Mary‘s greatest reward for the endless hours she puts in are the grins on riders’ faces.  She recalls a Novice rider last year who was convinced she wasn’t going to get round and ended up having a lovely clear, and the elation that was infectious. Due to the WEGs, the Team Challenge was a heroic effort on everyone’s part, but each year she finds herself struggling against an enormous workload and a desire to have everything perfect.  To feel like the weekend has been worthwhile, she wants every competitor to leave with a sense of satisfaction; she feels like the host of a party and wants everyone to enjoy themselves. She works with a wonderful group of people who help each other out, and the excitement and the camaraderie buoy them up during the long fortnight of the event that they’re based on location.  The competition has barely finished and Mary will catch herself saying to Debbie, “next year, let’s try this out…” or “let’s do such-and-such this way instead of that way…” and has never once finished an event and said “never again”, thank goodness!

Hagyards has been involved as the title sponsor of the Midsouth Team Challenge for the last four years. CEO Andy Clark says the event provides an opportunity to get the new sport horse department in front of it’s target market; for a change, he says, writing cheques to them instead of the other way round, being proactive and gives Hagyards a chance to interact with their customers. The Sport Horse Department is growing despite the recession, and seeing Hagyards’ name connected with the Midsouth Team Challenge, even in something as simple as the Chronicle results page, and the fact that the two are now synonymous, gives him great satisfaction and signals to him that the sponsorship is working.  For Hagyards, Clark says the relationship has been “everything he hoped, and the Midsouth Team are a pleasure to work with.”

Mary evented up to intermediate level and smiles at the memory of the thought that when she bought her own farm she would have more time to ride, but instead she is now even busier with students and boarders. She is one of the stalwart supporters of the classic long-format three day event, maintaining it’s the most fun you can have on a horse, and a valuable training method.  In 2010, although the CCI * had 37 starters, and the training three day had 34, the Prelim 3 day had just 6, and there is a national committee that will hang in there and support the long format for several years at least, to see what happens once these training level three day riders graduate.  Although the Hagyard MidSouth Three Day Event and Team Challenge may well be up there as one of the premier events in the area during the year with it’s many divisions, it’s fun teams and costumes and “end of term party atmosphere” and not least of all it’s location, Mary worries that with the bar being raised by so many “destination events” such as the AEC’s the smaller Horse Trials deserve maybe even more support to make sure they can continue as she’s keenly aware of their importance in the calendar.  It’s a cold day at the Horse Park when we sit down to discuss all this, and yet there’s no dampening Mary‘s enthusiasm and love for the sport, and for her event. In fact, I’m embarrassed to admit that she emailed me all the facts and figures before I could thank her for meeting me – that’s why she’s the organiser!

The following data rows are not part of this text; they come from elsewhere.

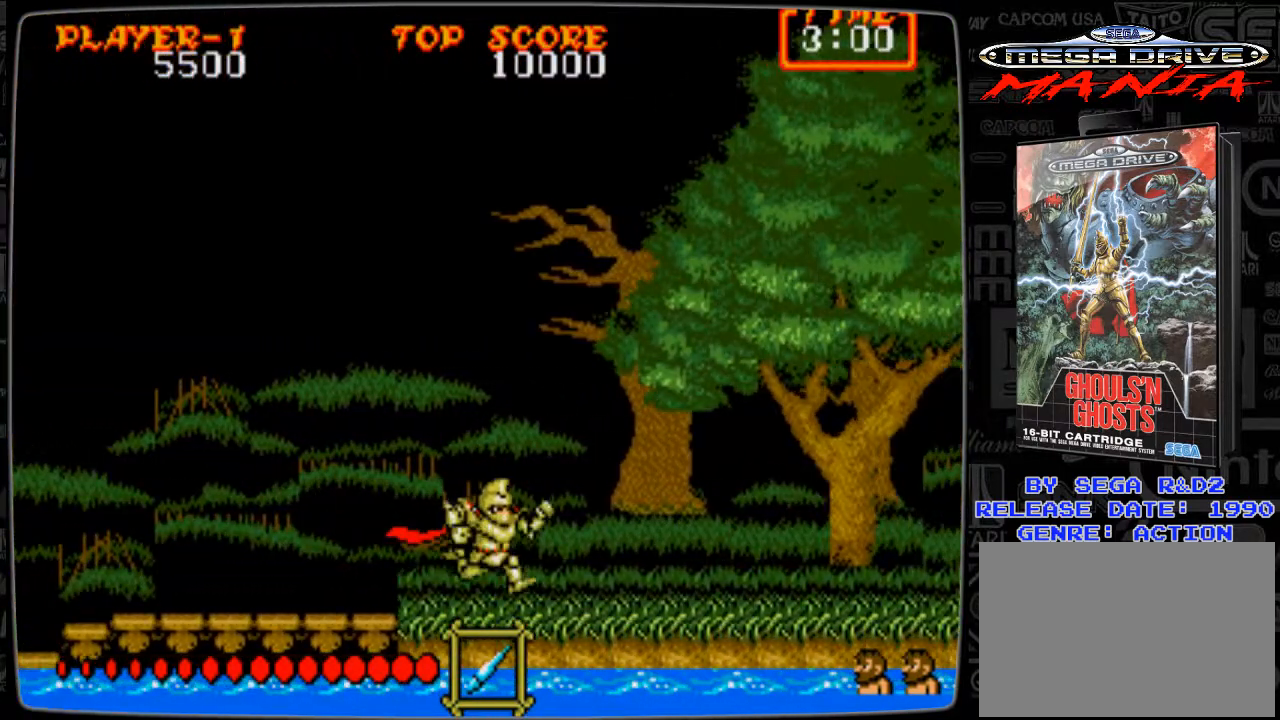
{"buttons": ["DPAD_RIGHT"], "events": []}
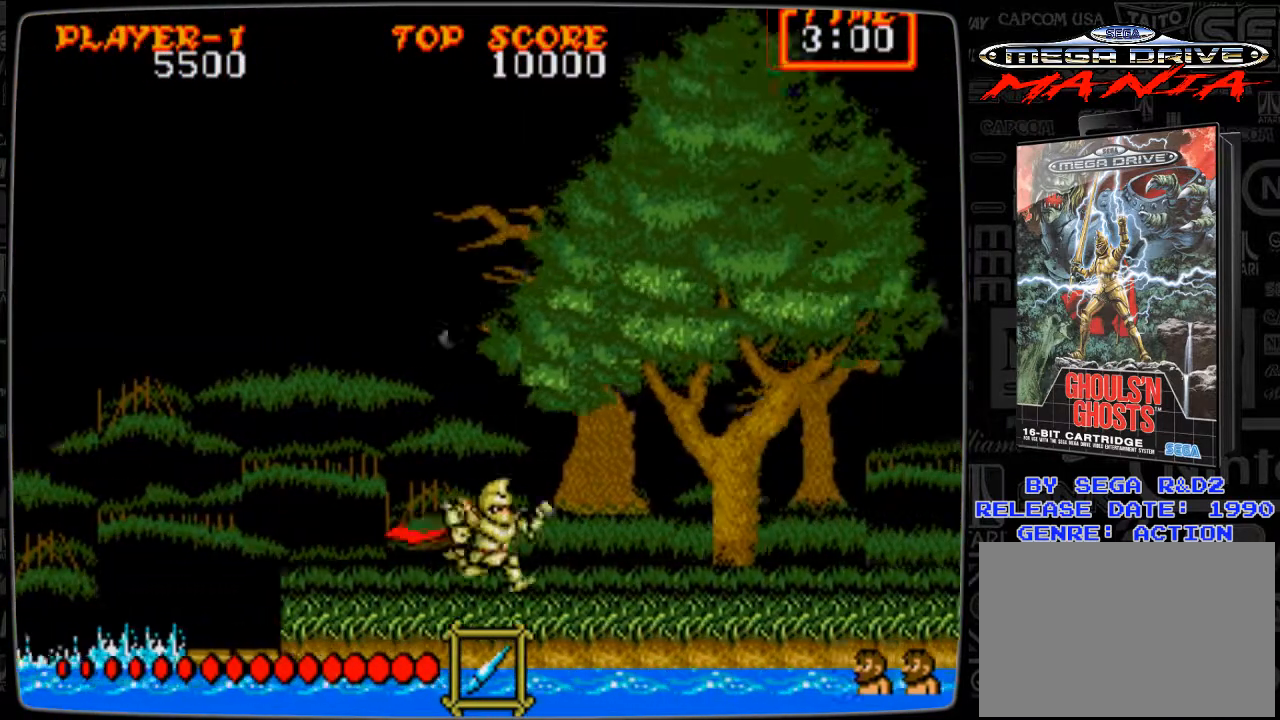
{"buttons": ["DPAD_RIGHT"], "events": []}
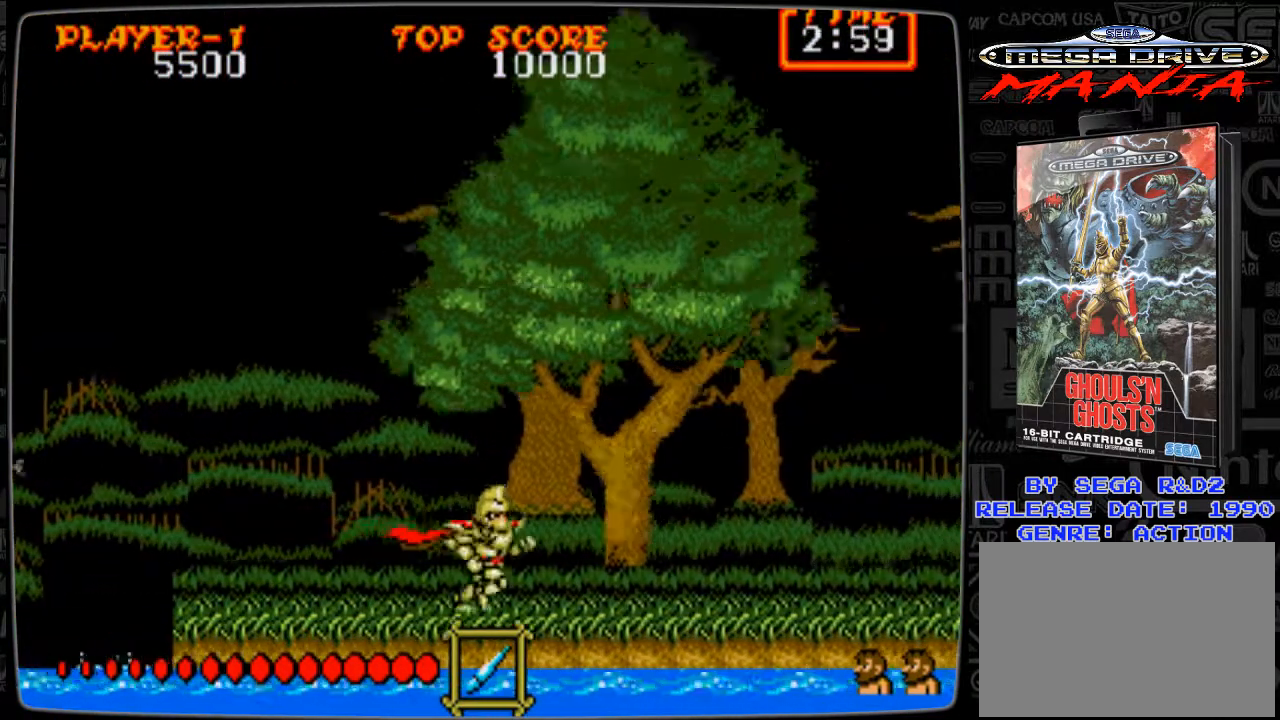
{"buttons": ["DPAD_RIGHT"], "events": []}
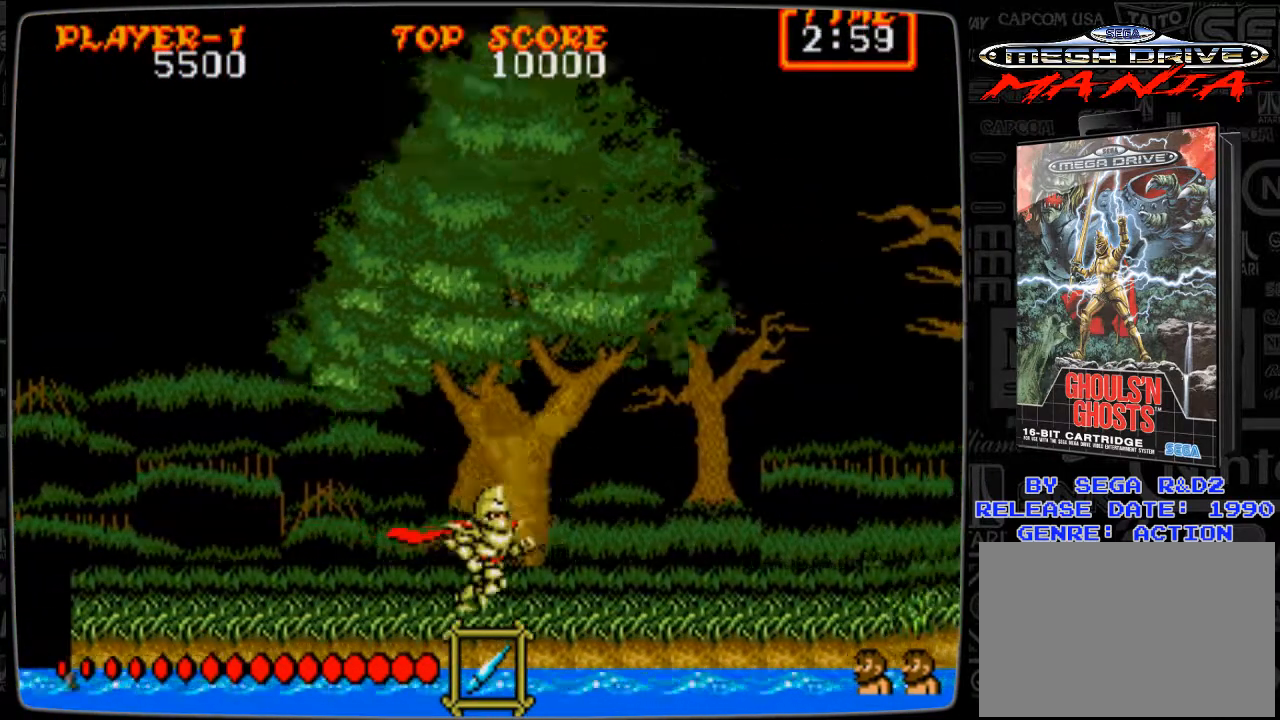
{"buttons": ["DPAD_RIGHT"], "events": []}
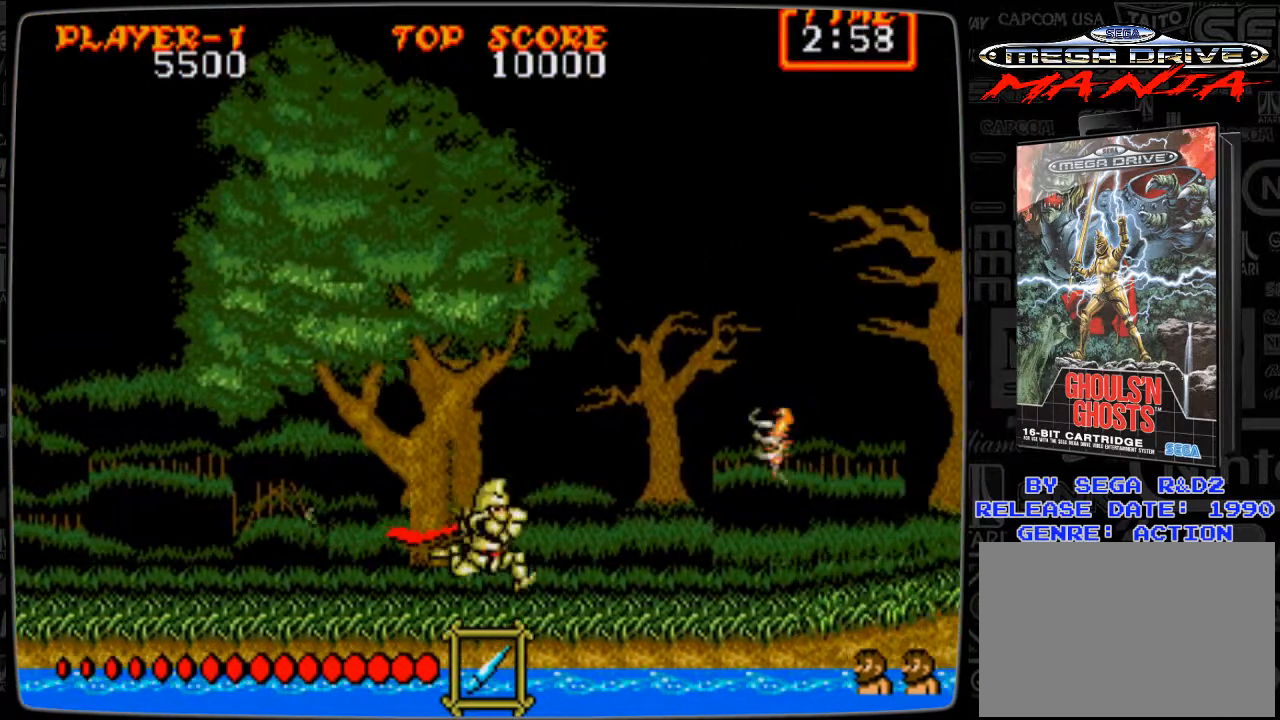
{"buttons": ["DPAD_RIGHT"], "events": []}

If you haven’t ridden at the MidSouth Team Challenge, and are anywhere close, I highly recommend it this year. And if you’re unable to attend mounted, I’m sure there’s a job to be done, which always makes the weekend more fulfilling. Whether you’re riding, watching or supporting, please remember to thank the volunteers and organizers who work endlessly and tirelessly with abundant senses of humour and patience, and without whom there’d be no event. Thank you Mary, for spending a chilly morning explaining the maths to me (glutton for punishment!), and thank you for reading. GO EVENTING!